▸ **Assignment**
Copy everything in the records, character for character, except images.

▸ **Raw data**
------------------------------------------------------------------------

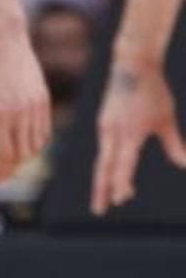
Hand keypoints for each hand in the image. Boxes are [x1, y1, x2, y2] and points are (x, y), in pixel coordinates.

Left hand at [0, 26, 51, 181]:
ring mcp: (35, 106)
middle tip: (3, 176)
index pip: (4, 155)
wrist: (4, 44)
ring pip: (36, 145)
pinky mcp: (44, 100)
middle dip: (12, 168)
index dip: (1, 172)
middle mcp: (20, 113)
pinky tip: (25, 146)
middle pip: (22, 154)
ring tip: (12, 161)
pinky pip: (44, 130)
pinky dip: (36, 143)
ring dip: (24, 157)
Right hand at [90, 58, 185, 213]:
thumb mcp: (166, 119)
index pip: (123, 165)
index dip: (122, 183)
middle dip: (102, 191)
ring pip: (101, 161)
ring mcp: (104, 129)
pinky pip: (103, 149)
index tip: (122, 199)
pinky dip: (104, 165)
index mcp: (129, 133)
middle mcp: (112, 134)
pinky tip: (106, 174)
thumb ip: (173, 144)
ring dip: (101, 181)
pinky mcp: (103, 124)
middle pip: (104, 169)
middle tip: (100, 211)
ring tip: (101, 198)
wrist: (131, 66)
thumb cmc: (153, 92)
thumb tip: (185, 165)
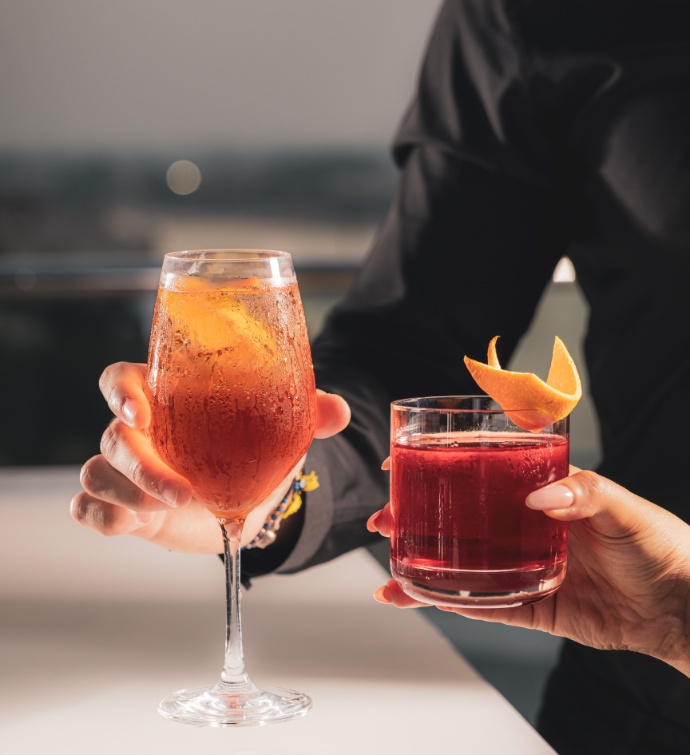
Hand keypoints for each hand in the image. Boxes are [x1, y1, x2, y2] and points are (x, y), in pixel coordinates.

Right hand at [71, 362, 350, 552]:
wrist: (250, 494)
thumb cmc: (252, 446)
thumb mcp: (279, 425)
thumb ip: (308, 411)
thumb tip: (339, 411)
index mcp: (165, 396)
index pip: (120, 381)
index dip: (120, 393)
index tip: (142, 411)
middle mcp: (140, 430)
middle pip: (113, 437)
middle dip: (140, 466)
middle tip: (182, 492)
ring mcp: (127, 470)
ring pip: (96, 473)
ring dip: (125, 494)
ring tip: (168, 510)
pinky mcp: (125, 505)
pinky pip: (89, 507)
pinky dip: (101, 516)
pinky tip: (128, 522)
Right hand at [368, 467, 689, 676]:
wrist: (683, 608)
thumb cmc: (661, 546)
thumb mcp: (624, 507)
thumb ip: (585, 492)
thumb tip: (538, 497)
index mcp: (541, 494)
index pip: (481, 475)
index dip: (441, 467)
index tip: (404, 463)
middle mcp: (524, 529)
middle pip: (459, 521)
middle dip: (416, 519)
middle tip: (385, 519)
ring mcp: (524, 567)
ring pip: (462, 565)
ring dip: (423, 567)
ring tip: (389, 570)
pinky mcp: (532, 606)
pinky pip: (485, 606)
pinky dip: (453, 604)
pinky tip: (421, 599)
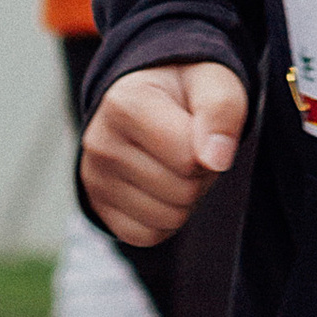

------------------------------------------------------------------------

▸ **Solution**
Hand keypoints for each hand in the image. Boxes are [x1, y1, x2, y2] and points are (x, y), in pixel coordinates.

Left hand at [0, 26, 51, 181]:
ring mcp: (35, 106)
middle tip: (3, 176)
index pip: (4, 155)
wrist: (4, 44)
ring pip: (36, 145)
pinky mcp: (44, 100)
middle dip: (12, 168)
index dip: (1, 172)
middle mcp: (20, 113)
pinky tip: (25, 146)
middle pip: (22, 154)
ring tip: (12, 161)
pinky pip: (44, 130)
pinky dip: (36, 143)
ring dip: (24, 157)
Right hand at [90, 58, 185, 213]:
thumb mcp: (166, 119)
index pip: (123, 165)
index dip: (122, 183)
middle dip: (102, 191)
ring pip: (101, 161)
ring mcp: (104, 129)
pinky pip: (103, 149)
index tip: (122, 199)
pinky dip: (104, 165)
index mcp: (129, 133)
middle mcp: (112, 134)
pinky tip: (106, 174)
thumb ip: (173, 144)
ring dip: (101, 181)
pinky mcp: (103, 124)
middle pip: (104, 169)
middle tip: (100, 211)
ring tip: (101, 198)
wrist: (131, 66)
thumb cmc: (153, 92)
thumb tip: (185, 165)
Hand keypoints for each hand in the image. Boxes are [x1, y1, x2, y2] and points are (x, y), in pixel coordinates.

Right hand at [71, 362, 350, 552]:
wrist: (250, 494)
thumb cmc: (252, 446)
thumb mcp: (279, 425)
thumb ip: (308, 411)
thumb tip: (339, 411)
index mcp: (165, 396)
index pip: (120, 381)
index dip: (120, 393)
index tip: (142, 411)
middle mcp: (140, 430)
middle pip: (113, 437)
middle dip: (140, 466)
middle tip: (182, 492)
ring mcp: (127, 470)
ring pip: (96, 473)
ring dip: (125, 494)
ring tip: (168, 510)
pinky mcp: (125, 505)
pinky pip: (89, 507)
pinky dip: (101, 516)
pinky tip: (128, 522)
Right hand at [368, 467, 689, 676]:
wrist: (683, 608)
thumb cmc: (661, 546)
thumb mcp: (624, 507)
thumb ip: (585, 492)
thumb tip: (538, 497)
index mcp: (541, 494)
index pip: (481, 475)
index dip: (441, 467)
index tip: (404, 463)
middle mcp: (524, 529)
middle pip: (459, 521)
middle dip: (416, 519)
middle tip: (385, 519)
ring mcp: (524, 567)
ring pip: (462, 565)
ring dip: (423, 567)
ring tip: (389, 570)
pinky mcp: (532, 606)
pinky pip: (485, 606)
pinky dip: (453, 604)
pinky tip: (421, 599)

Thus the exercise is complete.